Search the data for the word "type" and copy each line that has it.

[Stored items from a collection]
== Segment start ==
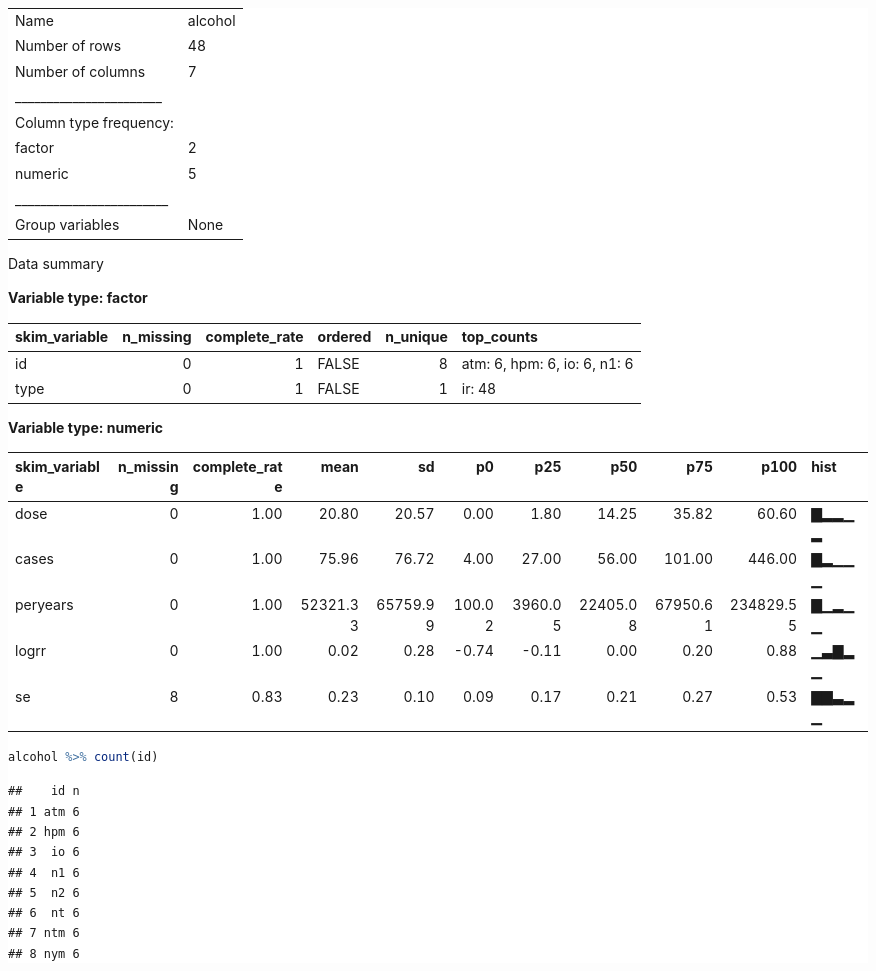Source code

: |                                                  |         |
|:-------------------------------------------------|:--------|
| Name                                             | alcohol |
| Number of rows                                   | 48      |
| Number of columns                                | 7       |
| \_\_\_\_\_\_\_\_\_\_\_\_\_\_\_\_\_\_\_\_\_\_\_   |         |
| Column type frequency:                           |         |
| factor                                           | 2       |
| numeric                                          | 5       |
| \_\_\_\_\_\_\_\_\_\_\_\_\_\_\_\_\_\_\_\_\_\_\_\_ |         |
| Group variables                                  | None    |

Data summary

**Variable type: factor**

| skim_variable | n_missing | complete_rate | ordered | n_unique | top_counts |
|:---|---:|---:|:---|---:|:---|
| id | 0 | 1 | FALSE | 8 | atm: 6, hpm: 6, io: 6, n1: 6 |
| type | 0 | 1 | FALSE | 1 | ir: 48 |

**Variable type: numeric**

| skim_variable | n_missing | complete_rate | mean | sd | p0 | p25 | p50 | p75 | p100 | hist |
|:---|---:|---:|---:|---:|---:|---:|---:|---:|---:|:---|
| dose | 0 | 1.00 | 20.80 | 20.57 | 0.00 | 1.80 | 14.25 | 35.82 | 60.60 | ▇▂▂▁▂ |
| cases | 0 | 1.00 | 75.96 | 76.72 | 4.00 | 27.00 | 56.00 | 101.00 | 446.00 | ▇▂▁▁▁ |
| peryears | 0 | 1.00 | 52321.33 | 65759.99 | 100.02 | 3960.05 | 22405.08 | 67950.61 | 234829.55 | ▇▁▂▁▁ |
| logrr | 0 | 1.00 | 0.02 | 0.28 | -0.74 | -0.11 | 0.00 | 0.20 | 0.88 | ▁▃▇▂▁ |
| se | 8 | 0.83 | 0.23 | 0.10 | 0.09 | 0.17 | 0.21 | 0.27 | 0.53 | ▇▇▃▂▁ |

``` r
alcohol %>% count(id)
```

    ##    id n
    ## 1 atm 6
    ## 2 hpm 6
    ## 3  io 6
    ## 4  n1 6
    ## 5  n2 6
    ## 6  nt 6
    ## 7 ntm 6
    ## 8 nym 6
== Segment end ==
Task result
| Column type frequency:                           |         |
**Variable type: factor**
| type | 0 | 1 | FALSE | 1 | ir: 48 |
**Variable type: numeric**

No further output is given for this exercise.